Antler Review: April is Absolute

This month whipped right the fuck on by, and now I’m staring numbly at the idea that we’re nearly halfway through 2021. Post-vaccination hesitation. Malaise and on-my-ways. Languishing and anguishing and never really getting started. So what do we read?

I loved “My Mother’s Hand” by Dante Luiz in Constelación magazine. It has the rough, wrestling quality of my favorite kinds of queer art. It is vigorous and rudely vital, brimming with the resentment of having to come out and hold the line.

This article on library furniture and prison labor does a wonderful job of explaining how complex systems overlap to make carceral participants out of even the best parts of our community. Also: bonus round on accessibility!

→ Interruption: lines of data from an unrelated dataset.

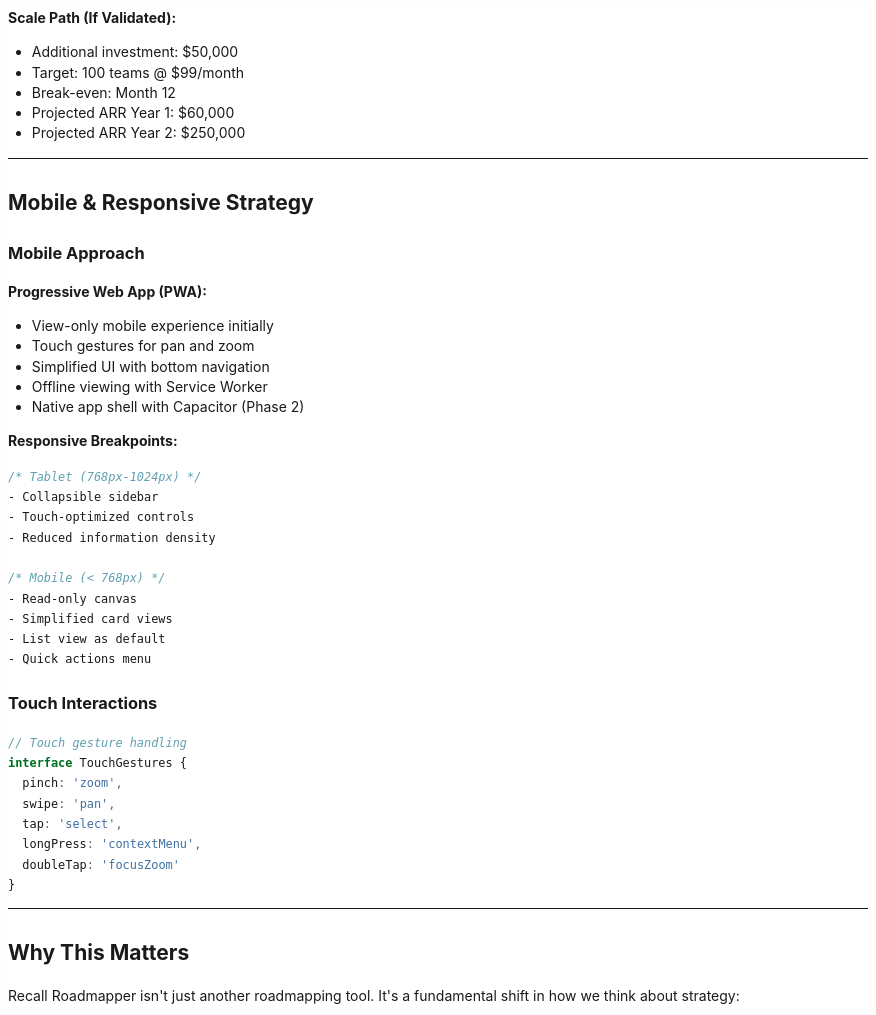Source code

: **Scale Path (If Validated):**
- Additional investment: $50,000
- Target: 100 teams @ $99/month  
- Break-even: Month 12
- Projected ARR Year 1: $60,000
- Projected ARR Year 2: $250,000

---

## Mobile & Responsive Strategy

### Mobile Approach

**Progressive Web App (PWA):**
- View-only mobile experience initially
- Touch gestures for pan and zoom
- Simplified UI with bottom navigation
- Offline viewing with Service Worker
- Native app shell with Capacitor (Phase 2)

**Responsive Breakpoints:**
```css
/* Tablet (768px-1024px) */
- Collapsible sidebar
- Touch-optimized controls
- Reduced information density

/* Mobile (< 768px) */
- Read-only canvas
- Simplified card views
- List view as default
- Quick actions menu
```

### Touch Interactions

```typescript
// Touch gesture handling
interface TouchGestures {
  pinch: 'zoom',
  swipe: 'pan',
  tap: 'select',
  longPress: 'contextMenu',
  doubleTap: 'focusZoom'
}
```

---

## Why This Matters

Recall Roadmapper isn't just another roadmapping tool. It's a fundamental shift in how we think about strategy:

Did you know that a living woman scientist pioneered the work that makes mRNA vaccines possible? Gina Kolata is here for you with a story that might seem particularly relevant right now because of reasons.

In books: I devoured Leslie Brody’s new biography called “Sometimes You Have to Lie: the Life and Times of Louise Fitzhugh, Renegade Author of Harriet the Spy.” Looking back, it seems ridiculous to me that I didn’t know Fitzhugh was gay. I remember thinking that Harriet, like me, was “different.” In a life of only 46 years, Fitzhugh managed to change children’s lit and fuck a lot of actresses. It’s a very revealing book.